[Dataset items]
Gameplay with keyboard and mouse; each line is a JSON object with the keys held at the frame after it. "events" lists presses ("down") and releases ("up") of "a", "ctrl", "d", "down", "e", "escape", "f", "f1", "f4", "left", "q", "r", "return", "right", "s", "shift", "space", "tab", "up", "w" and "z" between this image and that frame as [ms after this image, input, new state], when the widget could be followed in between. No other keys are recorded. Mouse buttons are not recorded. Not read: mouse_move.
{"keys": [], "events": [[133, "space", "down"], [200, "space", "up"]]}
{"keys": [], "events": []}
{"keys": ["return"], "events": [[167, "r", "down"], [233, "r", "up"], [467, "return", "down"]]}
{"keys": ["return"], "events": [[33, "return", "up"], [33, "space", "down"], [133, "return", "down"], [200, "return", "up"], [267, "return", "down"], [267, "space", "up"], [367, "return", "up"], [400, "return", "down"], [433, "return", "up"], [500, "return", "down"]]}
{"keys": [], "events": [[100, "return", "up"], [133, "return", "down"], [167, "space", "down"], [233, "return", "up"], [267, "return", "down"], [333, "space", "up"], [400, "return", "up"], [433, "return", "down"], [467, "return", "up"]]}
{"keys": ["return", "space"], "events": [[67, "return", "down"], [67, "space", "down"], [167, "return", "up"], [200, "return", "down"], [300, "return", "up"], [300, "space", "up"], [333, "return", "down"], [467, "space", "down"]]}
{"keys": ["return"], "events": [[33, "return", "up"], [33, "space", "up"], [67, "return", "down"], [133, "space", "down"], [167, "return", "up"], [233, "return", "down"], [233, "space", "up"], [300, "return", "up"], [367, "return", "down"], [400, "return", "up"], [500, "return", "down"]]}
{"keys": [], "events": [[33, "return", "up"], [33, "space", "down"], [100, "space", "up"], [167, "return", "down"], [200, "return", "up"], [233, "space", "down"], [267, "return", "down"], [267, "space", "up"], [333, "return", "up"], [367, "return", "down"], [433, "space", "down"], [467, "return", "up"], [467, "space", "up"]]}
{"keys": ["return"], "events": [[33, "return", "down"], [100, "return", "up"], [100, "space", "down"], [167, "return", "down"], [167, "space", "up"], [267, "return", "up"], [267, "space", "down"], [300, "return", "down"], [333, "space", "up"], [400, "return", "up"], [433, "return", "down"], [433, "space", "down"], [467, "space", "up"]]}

What is being asked: Print the data in full. Match it exactly.

Answer to this exercise:
Gameplay with keyboard and mouse; each line is a JSON object with the keys held at the frame after it. "events" lists presses ("down") and releases ("up") of "a", "ctrl", "d", "down", "e", "escape", "f", "f1", "f4", "left", "q", "r", "return", "right", "s", "shift", "space", "tab", "up", "w" and "z" between this image and that frame as [ms after this image, input, new state], when the widget could be followed in between. No other keys are recorded. Mouse buttons are not recorded. Not read: mouse_move.
{"keys": [], "events": [[133, "space", "down"], [200, "space", "up"]]}
{"keys": [], "events": []}
{"keys": ["return"], "events": [[167, "r", "down"], [233, "r", "up"], [467, "return", "down"]]}
{"keys": ["return"], "events": [[33, "return", "up"], [33, "space", "down"], [133, "return", "down"], [200, "return", "up"], [267, "return", "down"], [267, "space", "up"], [367, "return", "up"], [400, "return", "down"], [433, "return", "up"], [500, "return", "down"]]}
{"keys": [], "events": [[100, "return", "up"], [133, "return", "down"], [167, "space", "down"], [233, "return", "up"], [267, "return", "down"], [333, "space", "up"], [400, "return", "up"], [433, "return", "down"], [467, "return", "up"]]}
{"keys": ["return", "space"], "events": [[67, "return", "down"], [67, "space", "down"], [167, "return", "up"], [200, "return", "down"], [300, "return", "up"], [300, "space", "up"], [333, "return", "down"], [467, "space", "down"]]}
{"keys": ["return"], "events": [[33, "return", "up"], [33, "space", "up"], [67, "return", "down"], [133, "space", "down"], [167, "return", "up"], [233, "return", "down"], [233, "space", "up"], [300, "return", "up"], [367, "return", "down"], [400, "return", "up"], [500, "return", "down"]]}
{"keys": [], "events": [[33, "return", "up"], [33, "space", "down"], [100, "space", "up"], [167, "return", "down"], [200, "return", "up"], [233, "space", "down"], [267, "return", "down"], [267, "space", "up"], [333, "return", "up"], [367, "return", "down"], [433, "space", "down"], [467, "return", "up"], [467, "space", "up"]]}
{"keys": ["return"], "events": [[33, "return", "down"], [100, "return", "up"], [100, "space", "down"], [167, "return", "down"], [167, "space", "up"], [267, "return", "up"], [267, "space", "down"], [300, "return", "down"], [333, "space", "up"], [400, "return", "up"], [433, "return", "down"], [433, "space", "down"], [467, "space", "up"]]}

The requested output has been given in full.